As title says, how big can a git-annex repo be?
My use case is this: I have a few external hard disks (like 2TB, 3TB etc) and each of them have a bunch of files. Ideally I would like to keep all of the data organized in a single git annex repo. However, there are probably a handful of really big files and a LARGE number of really small files, and I doubt its a good idea to put all of them in together.
What should be my biggest concern? I assume file size is not a problem, and I should either tar/zip smaller files into much bigger ones and annex that, or split it up into multiple small annex repositories.
Any suggestions? What do the rest of you with similar amounts of data do?
It can actually get really big and still be okay to use, if you follow the tips page for annexs with lots of files.
Mine is still reasonably responsive at 10 million files!
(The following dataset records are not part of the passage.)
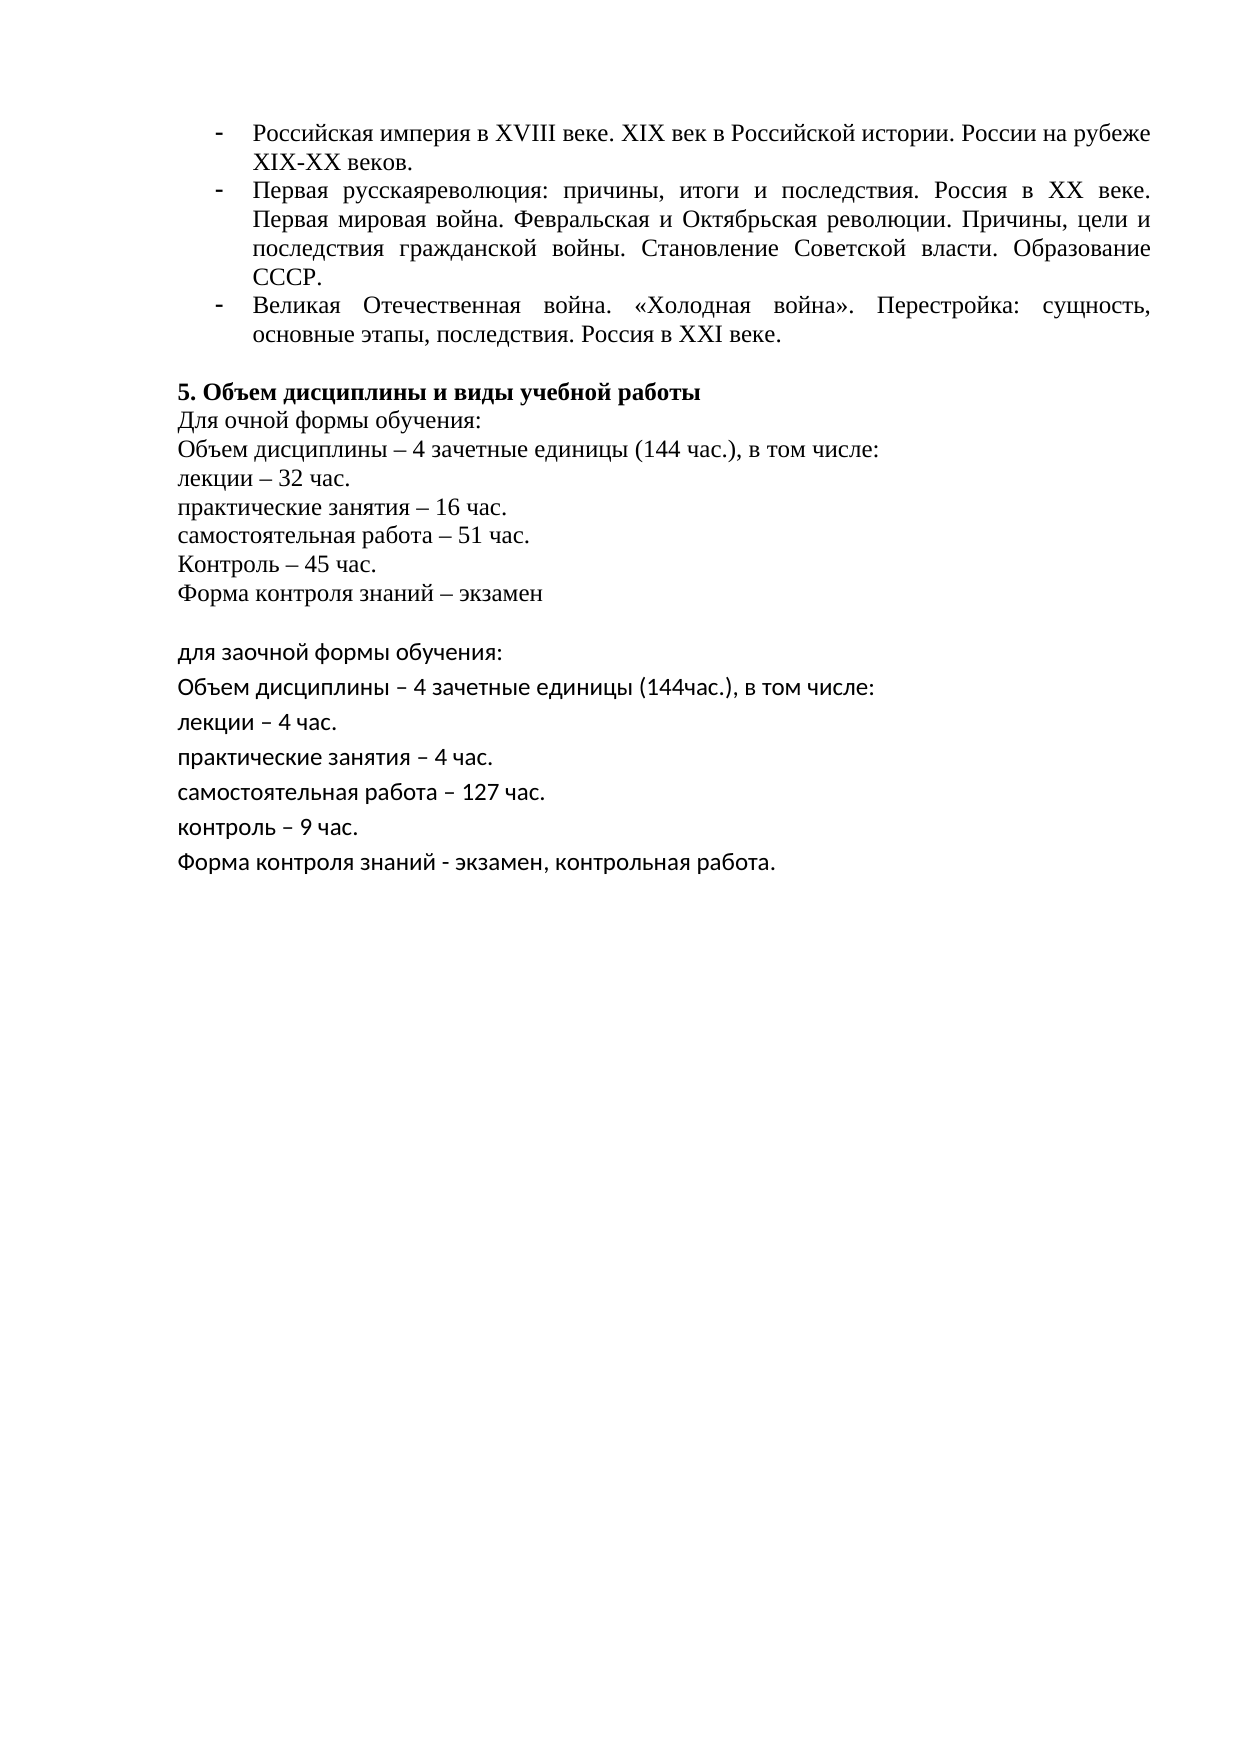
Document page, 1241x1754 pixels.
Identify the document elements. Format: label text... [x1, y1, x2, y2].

text Объем дисциплины – 4 зачетные единицы (144час.), в том числе: [177, 671, 1152, 701]
text для заочной формы обучения: [177, 636, 1152, 666]
text практические занятия – 4 час. [177, 741, 1152, 771]
text самостоятельная работа – 127 час. [177, 776, 1152, 806]
text Контроль – 45 час. [177, 549, 1152, 578]
list Первая русскаяреволюция: причины, итоги и последствия. Россия в XX веке. Первая мировая война. Февральская и Октябрьская революции. Причины, цели и последствия гражданской войны. Становление Советской власти. Образование СССР. [215, 176, 1152, 291]
list Великая Отечественная война. «Холодная война». Перестройка: сущность, основные этапы, последствия. Россия в XXI веке. [215, 291, 1152, 348]
text Для очной формы обучения: [177, 406, 1152, 434]
text Форма контроля знаний - экзамен, контрольная работа. [177, 846, 1152, 876]
text лекции – 32 час. [177, 463, 1152, 492]
text лекции – 4 час. [177, 706, 1152, 736]
text Объем дисциплины – 4 зачетные единицы (144 час.), в том числе: [177, 434, 1152, 463]
list Российская империя в XVIII веке. XIX век в Российской истории. России на рубеже XIX-XX веков. [215, 118, 1152, 176]
text Форма контроля знаний – экзамен [177, 578, 1152, 607]
text контроль – 9 час. [177, 811, 1152, 841]
text 5. Объем дисциплины и виды учебной работы [177, 377, 1152, 406]
text практические занятия – 16 час. [177, 492, 1152, 521]
text самостоятельная работа – 51 час. [177, 521, 1152, 549]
Iterating over it all (git annex info, deduping) is really painful though, but it'd be like that without git-annex..
Depending on the total size of the small files, you might consider a mixed repo, with the small files checked into git normally, and the larger files annexed.
The advantage is that you then don't need to use git-annex commands to manage the many small files. This will probably be faster, for except you won't need to
git annex get
a ton of small files, which will avoid a lot of overhead.Of course, if you have gigabytes of small files, that will result in a git repo gigabytes in size, and you will start to run into some of the scalability problems that git-annex addresses.